Cuando los monstruos campan a sus anchas

Lucrecia permanecía sentada en la silla, esa noche no pudo dormir, se levantó a las tres de la madrugada cansada de dar vueltas, seguía mirando al frente, aunque en realidad no prestaba atención a nada concreto. Su mano acariciaba el fusil que tenía en el regazo, lo hacía como quien arrulla a un bebé que llora desconsolado. Era el 3 de febrero de 1938. No estaba contenta con la forma en que lo había limpiado, pero ya no había tiempo para volver a la faena y lustrarlo nuevamente. Dos balas descansaban en su interior, las únicas que le cabían y las únicas que le harían falta. Sabía lo que le esperaba. Podía sentirlo en los latidos de su corazón, bombeando a mil por hora. Era de noche todavía, pronto amanecería. A lo mejor ya nada importaba. A lo mejor ese era su fin y no había fuerza exterior capaz de detener la barbarie que había ideado, quizás todo estaba escrito en las estrellas y ella era sólo el medio para llevarlo a la práctica, y no podía hacer nada por detenerlo, no, no había goma de borrar lo suficientemente potente como para desdibujar el desenlace fatal que se avecinaba, pero había que hacerlo, era justo, ya no cabía la marcha atrás.

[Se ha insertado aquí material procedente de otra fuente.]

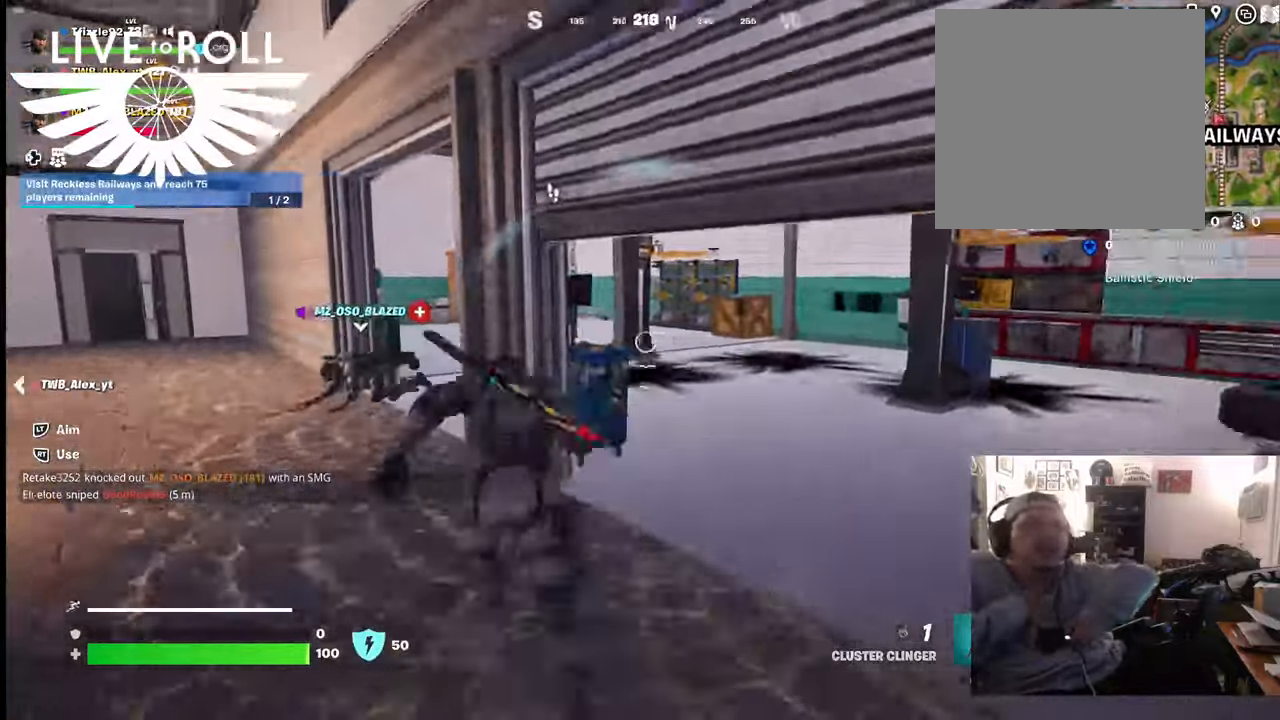
{"buttons": [], "left_stick": "left", "right_stick": "down", "events": [[67, "left_stick", "left"], [100, "right_stick", "center"], [434, "right_stick", "down"]]}
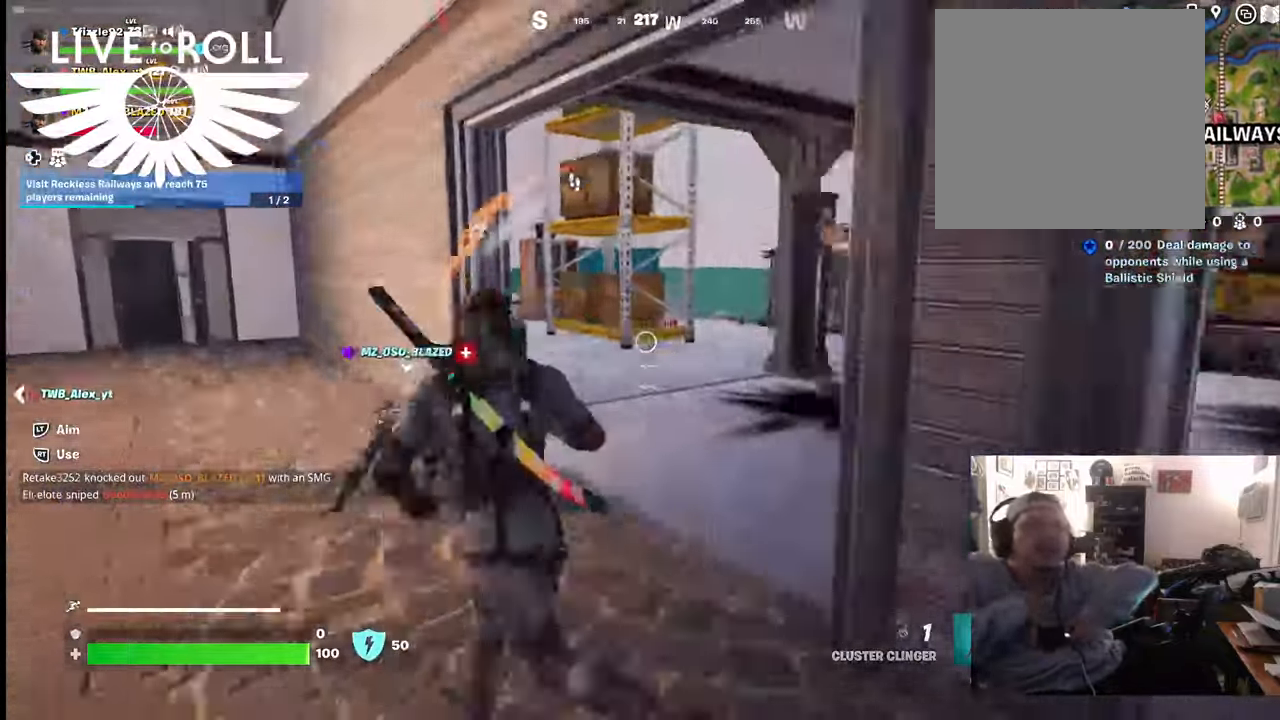
{"buttons": [], "left_stick": "left", "right_stick": "center", "events": [[234, "left_stick", "down-left"], [234, "right_stick", "center"], [467, "left_stick", "left"]]}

Tres días antes había cumplido con su deber. Ese fue el detonante de todo, seguro.


Rosa, también acompañó esta vez a Lucrecia en su misión. Rosa era igual de novata que ella, pero el tiempo de guerra les había enseñado que el miedo no podía paralizar el cuerpo y la mente, de ellas dependía la vida de muchos hombres y mujeres, igual de infelices y desdichados, igual de condenados que ellas a ver morir a sus hijos, a sus seres queridos, impasibles, sin poder hacer mucho más, pero con la conciencia tranquila de saber que las injusticias serían reparadas pronto o ese era su gran sueño. Otra España podía resurgir de entre los escombros, otra España era posible y Lucrecia, sobre todo, había tomado cartas en el asunto.


Caminaban en silencio. Aunque tenían muchas cosas que contarse. Muchas desazones que las podían mantener horas relatando, justificando y rabiando, quemándoles en las entrañas como quema un caldo recién apartado del fuego, pero el mutismo en el que se sumieron era peor que expresar la ira, porque cada una maquinaba en su cabeza qué haría si encontraban algún franquista “hijo de puta” por el camino y desde luego, no pensaban ninguna de las dos estarse quietecitas. No era rencor, era sencillamente justicia, la que les habían negado al marido de Rosa cuando de madrugada lo sacaron a empujones de casa y en la mismísima tapia del cementerio le descerrajaron cuatro tiros en la nuca, lo despojaron de sus ropas y de una patada lo tiraron a la zanja, la que él, quince minutos antes, había excavado junto a otros tres compañeros que tuvieron la misma suerte. O lo que le hicieron al hijo pequeño de Lucrecia, Felipe, que por negarse a decir de dónde había sacado aquellas octavillas que encontraron en su escarcela, se pudría en el “Penal de Ocaña”, y moriría con el frío calado en sus huesos, tosiendo, los pulmones reventados y cansado de llorar y de blasfemar inútiles palabras que no perdurarían en tiempo y que su madre nunca escucharía y tampoco podría ya aliviar.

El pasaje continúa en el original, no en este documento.